According to the malpedia:
Netwire is a RAT, its functionality seems focused on password stealing and keylogging, but includes remote control capabilities as well. Keylog files are stored on the infected machine in an obfuscated form. link!
Netwire has lots of functionalities such as taking remote control of infected PCs, keylogging, taking screenshots and extracting system information. NetWire creators added multiple data encryption layers to make a hard time for researchers. there are some sources out there about the decryption of implemented custom C&C binary protocol but there are limited sources (almost nothing) about decrypting keylog files.

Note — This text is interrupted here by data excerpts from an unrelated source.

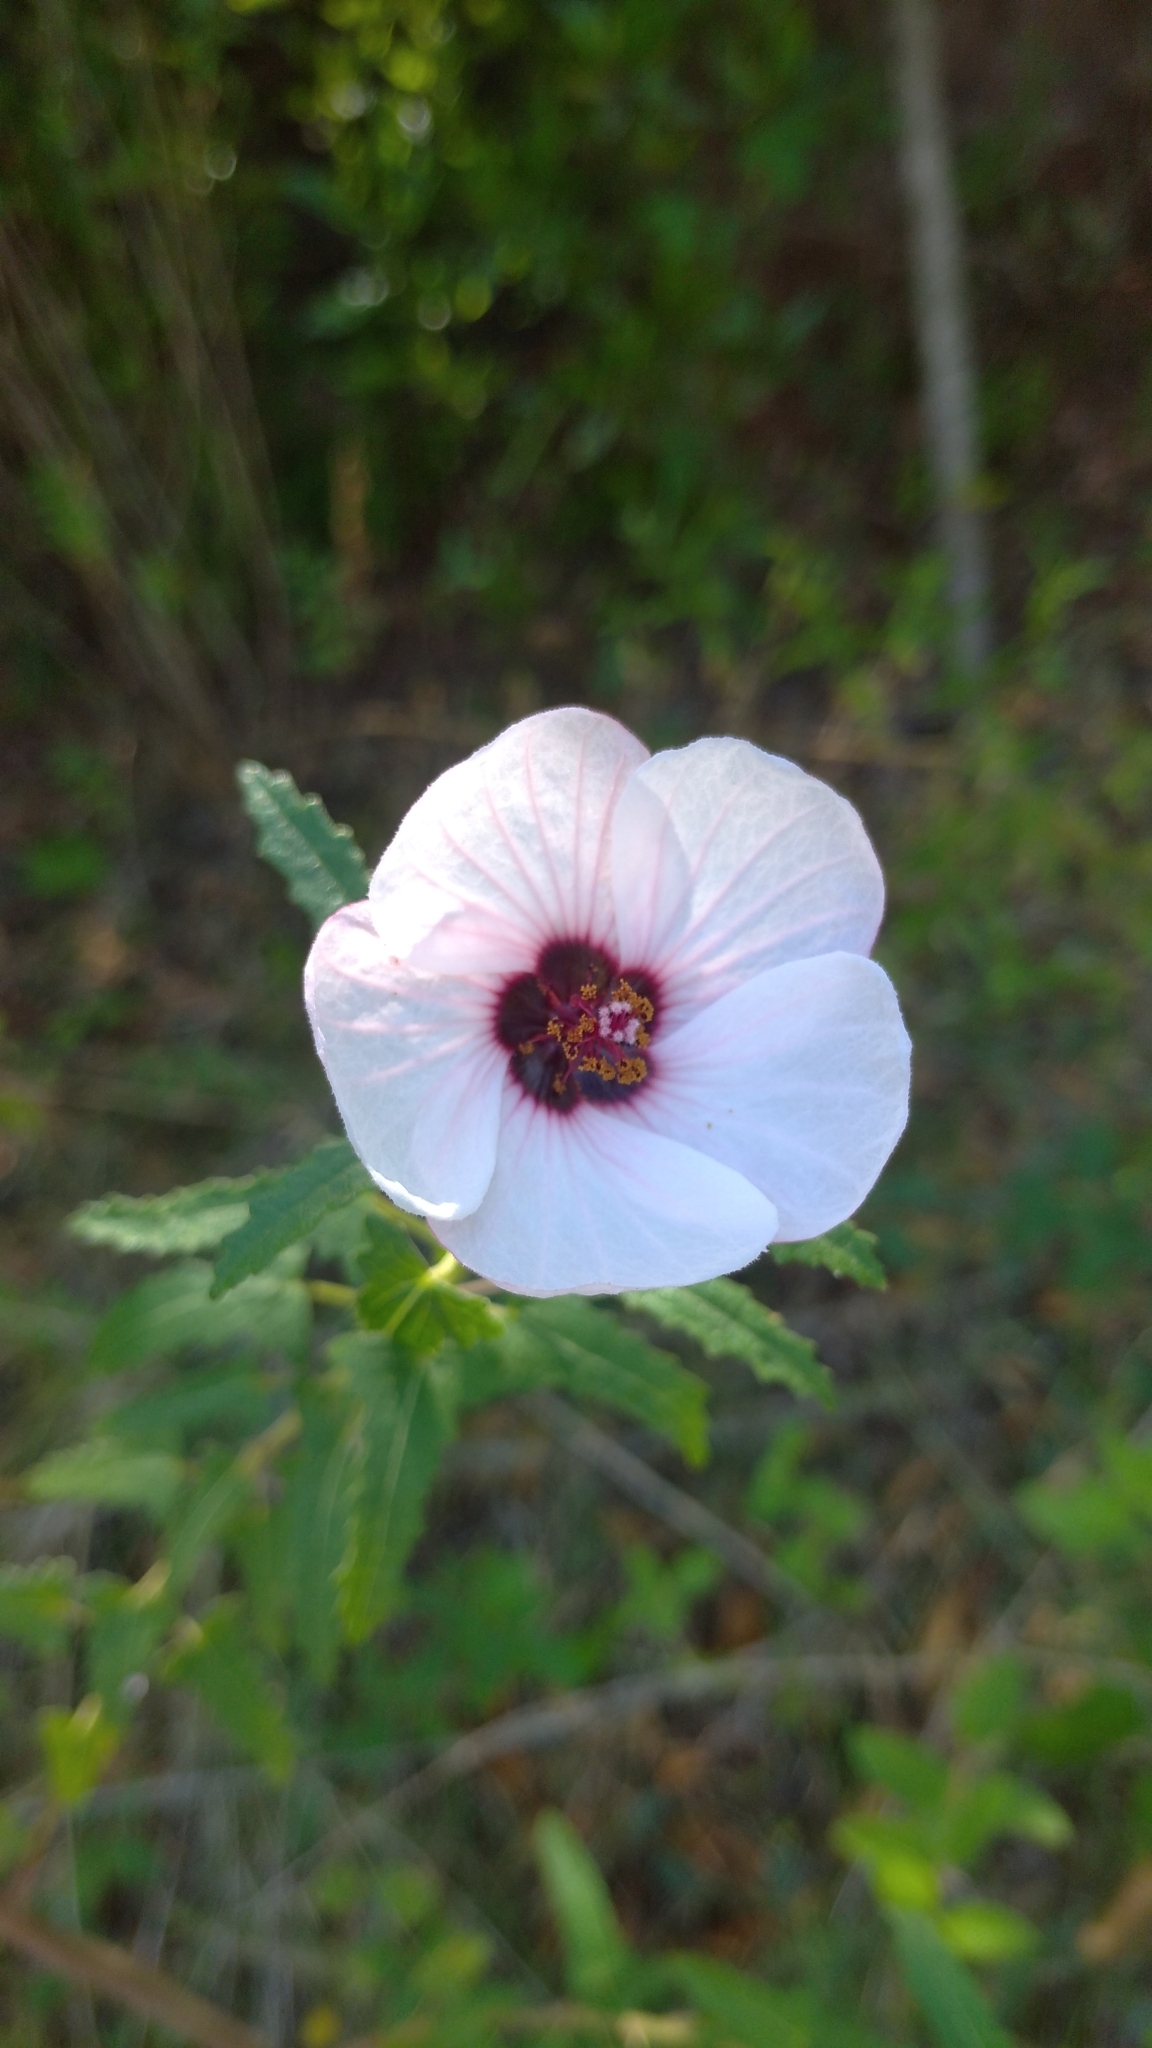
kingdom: Plantae
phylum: Tracheophyta
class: Magnoliopsida
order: Malvales
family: Malvaceae
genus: Pavonia
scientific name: Pavonia hastata
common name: Spearleaf swampmallow
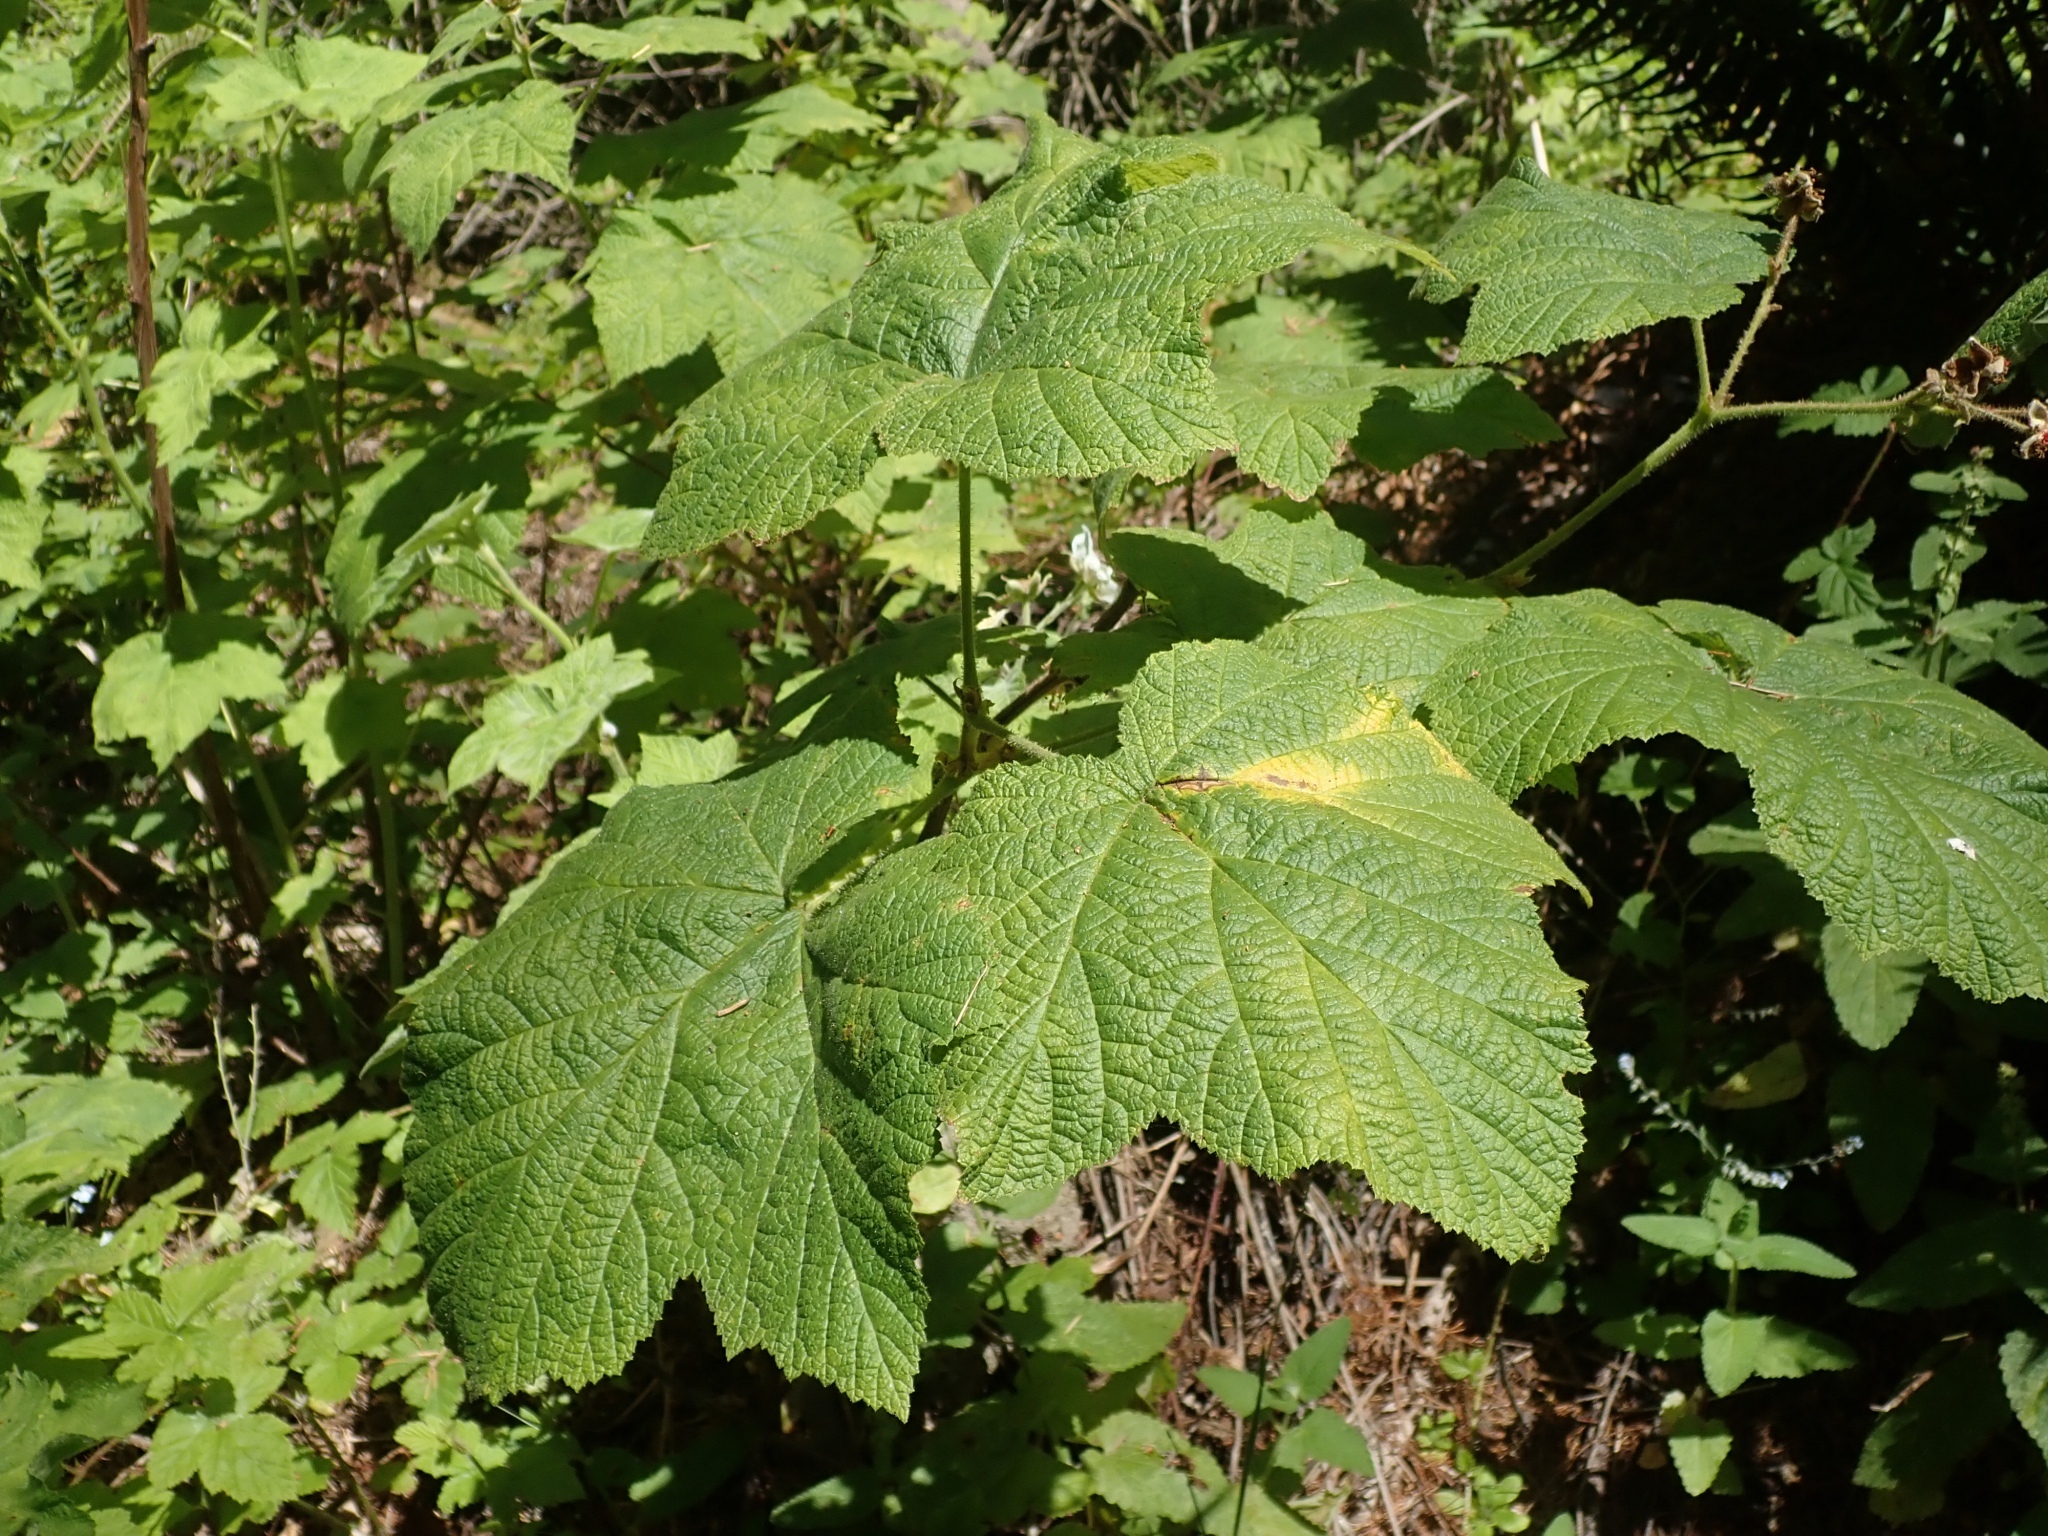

NetWire encryption routine
Let’s follow the white rabbit down to the rabbit hole. After execution, NetWire makes a folder at
%APPDATA%/Logs and saves keylog files there. I won’t analyze the whole malware in this blog post, only the encryption routine since with some search, you can find public researchers about analyzing NetWire.
We need to open NetWire in a disassembler (ida free will be enough) and find the correct function that writes to the log file. To achieve this goal we can look at the import section and search for
WriteFile Windows API call. xrefing shows there are 2 locations that
WriteFile got used.
Let’s look at the first one.
Dissecting more shows us an interesting string. Probably in this block, NetWire tries to generate keylog file names like what we saw earlier.
So Let’s assume this is the right one and dig in more. To cheat we can fire up Ghidra with default config and try to analyze decompiled version of this function.
We can clean up the code to make it more human-readable. Investigating more shows us an interesting piece of code at the middle of the function. to make it more complicated NetWire tries to load every buffer in 4-bit chunks and do encryption stuff at every bit separately.
And to make things clear we can estimate the algorithm is something like this:
for index in range(0, number_of_bytes_to_write): buffer[index] = ( buffer[index] ^ 0x9D ) + 0x24
Reversing this opration is easy. we need to do an operation like this:
(buffer[index] - 0x24) ^ 0x9D
I wrote a small python script that you can find here. Just pass the filename as argv and you can get the decrypted version of the keylog file in output.